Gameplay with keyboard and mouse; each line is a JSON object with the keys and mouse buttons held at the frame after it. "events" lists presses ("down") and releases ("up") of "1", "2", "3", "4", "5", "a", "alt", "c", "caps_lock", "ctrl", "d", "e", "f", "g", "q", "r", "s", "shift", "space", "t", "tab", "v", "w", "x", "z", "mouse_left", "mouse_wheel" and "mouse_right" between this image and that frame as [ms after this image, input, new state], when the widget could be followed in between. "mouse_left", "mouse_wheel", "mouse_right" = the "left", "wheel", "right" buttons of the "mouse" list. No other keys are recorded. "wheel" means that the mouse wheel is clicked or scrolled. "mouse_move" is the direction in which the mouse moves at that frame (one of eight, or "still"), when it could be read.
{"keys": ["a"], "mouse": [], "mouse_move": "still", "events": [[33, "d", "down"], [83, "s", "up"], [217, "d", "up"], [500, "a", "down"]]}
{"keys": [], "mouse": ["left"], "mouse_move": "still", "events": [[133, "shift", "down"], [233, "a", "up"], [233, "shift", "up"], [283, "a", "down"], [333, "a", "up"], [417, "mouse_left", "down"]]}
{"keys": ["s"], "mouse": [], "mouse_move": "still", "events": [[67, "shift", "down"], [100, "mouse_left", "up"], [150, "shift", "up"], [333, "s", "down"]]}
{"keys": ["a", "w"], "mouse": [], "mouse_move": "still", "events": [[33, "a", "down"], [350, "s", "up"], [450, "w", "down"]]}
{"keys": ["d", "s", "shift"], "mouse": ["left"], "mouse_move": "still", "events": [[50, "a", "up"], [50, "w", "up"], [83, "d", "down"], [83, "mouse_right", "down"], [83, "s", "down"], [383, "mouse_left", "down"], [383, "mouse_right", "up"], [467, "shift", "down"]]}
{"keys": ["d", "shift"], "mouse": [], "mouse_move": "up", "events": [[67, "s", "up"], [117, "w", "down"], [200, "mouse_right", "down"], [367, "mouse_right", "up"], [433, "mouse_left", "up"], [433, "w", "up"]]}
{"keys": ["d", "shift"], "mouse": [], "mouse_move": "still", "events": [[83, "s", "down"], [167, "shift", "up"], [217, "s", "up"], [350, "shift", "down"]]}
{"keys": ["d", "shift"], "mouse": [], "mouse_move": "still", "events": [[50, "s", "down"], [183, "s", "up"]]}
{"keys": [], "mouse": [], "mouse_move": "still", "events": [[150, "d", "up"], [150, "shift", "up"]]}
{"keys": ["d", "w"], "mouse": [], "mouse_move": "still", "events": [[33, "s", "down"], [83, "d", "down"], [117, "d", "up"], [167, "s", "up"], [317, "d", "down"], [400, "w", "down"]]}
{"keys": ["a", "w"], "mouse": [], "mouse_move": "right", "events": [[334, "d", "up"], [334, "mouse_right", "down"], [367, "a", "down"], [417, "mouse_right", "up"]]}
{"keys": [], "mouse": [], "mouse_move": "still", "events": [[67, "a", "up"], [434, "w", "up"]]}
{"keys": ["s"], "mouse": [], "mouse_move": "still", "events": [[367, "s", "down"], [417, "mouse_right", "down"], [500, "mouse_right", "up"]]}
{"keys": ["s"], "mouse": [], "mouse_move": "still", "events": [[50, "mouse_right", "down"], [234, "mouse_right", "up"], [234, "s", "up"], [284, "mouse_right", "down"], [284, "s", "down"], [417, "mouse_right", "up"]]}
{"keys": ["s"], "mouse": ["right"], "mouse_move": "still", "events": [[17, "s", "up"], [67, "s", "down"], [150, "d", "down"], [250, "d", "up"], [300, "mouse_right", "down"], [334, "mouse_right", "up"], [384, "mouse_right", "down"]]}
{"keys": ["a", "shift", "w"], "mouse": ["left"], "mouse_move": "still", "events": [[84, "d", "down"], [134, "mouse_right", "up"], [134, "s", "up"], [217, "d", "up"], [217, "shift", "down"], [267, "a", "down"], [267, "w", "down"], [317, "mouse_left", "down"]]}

* * * * * * * * *

Task objective → Exactly reproduce the material above.

Expected output →
Gameplay with keyboard and mouse; each line is a JSON object with the keys and mouse buttons held at the frame after it. "events" lists presses ("down") and releases ("up") of "1", "2", "3", "4", "5", "a", "alt", "c", "caps_lock", "ctrl", "d", "e", "f", "g", "q", "r", "s", "shift", "space", "t", "tab", "v", "w", "x", "z", "mouse_left", "mouse_wheel" and "mouse_right" between this image and that frame as [ms after this image, input, new state], when the widget could be followed in between. "mouse_left", "mouse_wheel", "mouse_right" = the "left", "wheel", "right" buttons of the "mouse" list. No other keys are recorded. "wheel" means that the mouse wheel is clicked or scrolled. "mouse_move" is the direction in which the mouse moves at that frame (one of eight, or "still"), when it could be read.
{"keys": ["a"], "mouse": [], "mouse_move": "still", "events": [[33, "d", "down"], [83, "s", "up"], [217, "d", "up"], [500, "a", "down"]]}
{"keys": [], "mouse": ["left"], "mouse_move": "still", "events": [[133, "shift", "down"], [233, "a", "up"], [233, "shift", "up"], [283, "a", "down"], [333, "a", "up"], [417, "mouse_left", "down"]]}
{"keys": ["s"], "mouse": [], "mouse_move": "still", "events": [[67, "shift", "down"], [100, "mouse_left", "up"], [150, "shift", "up"], [333, "s", "down"]]}
{"keys": ["a", "w"], "mouse": [], "mouse_move": "still", "events": [[33, "a", "down"], [350, "s", "up"], [450, "w", "down"]]}
{"keys": ["d", "s", "shift"], "mouse": ["left"], "mouse_move": "still", "events": [[50, "a", "up"], [50, "w", "up"], [83, "d", "down"], [83, "mouse_right", "down"], [83, "s", "down"], [383, "mouse_left", "down"], [383, "mouse_right", "up"], [467, "shift", "down"]]}
{"keys": ["d", "shift"], "mouse": [], "mouse_move": "up", "events": [[67, "s", "up"], [117, "w", "down"], [200, "mouse_right", "down"], [367, "mouse_right", "up"], [433, "mouse_left", "up"], [433, "w", "up"]]}
{"keys": ["d", "shift"], "mouse": [], "mouse_move": "still", "events": [[83, "s", "down"], [167, "shift", "up"], [217, "s", "up"], [350, "shift", "down"]]}
{"keys": ["d", "shift"], "mouse": [], "mouse_move": "still", "events": [[50, "s", "down"], [183, "s", "up"]]}
{"keys": [], "mouse": [], "mouse_move": "still", "events": [[150, "d", "up"], [150, "shift", "up"]]}
{"keys": ["d", "w"], "mouse": [], "mouse_move": "still", "events": [[33, "s", "down"], [83, "d", "down"], [117, "d", "up"], [167, "s", "up"], [317, "d", "down"], [400, "w", "down"]]}
{"keys": ["a", "w"], "mouse": [], "mouse_move": "right", "events": [[334, "d", "up"], [334, "mouse_right", "down"], [367, "a", "down"], [417, "mouse_right", "up"]]}
{"keys": [], "mouse": [], "mouse_move": "still", "events": [[67, "a", "up"], [434, "w", "up"]]}
{"keys": ["s"], "mouse": [], "mouse_move": "still", "events": [[367, "s", "down"], [417, "mouse_right", "down"], [500, "mouse_right", "up"]]}
{"keys": ["s"], "mouse": [], "mouse_move": "still", "events": [[50, "mouse_right", "down"], [234, "mouse_right", "up"], [234, "s", "up"], [284, "mouse_right", "down"], [284, "s", "down"], [417, "mouse_right", "up"]]}
{"keys": ["s"], "mouse": ["right"], "mouse_move": "still", "events": [[17, "s", "up"], [67, "s", "down"], [150, "d", "down"], [250, "d", "up"], [300, "mouse_right", "down"], [334, "mouse_right", "up"], [384, "mouse_right", "down"]]}
{"keys": ["a", "shift", "w"], "mouse": ["left"], "mouse_move": "still", "events": [[84, "d", "down"], [134, "mouse_right", "up"], [134, "s", "up"], [217, "d", "up"], [217, "shift", "down"], [267, "a", "down"], [267, "w", "down"], [317, "mouse_left", "down"]]}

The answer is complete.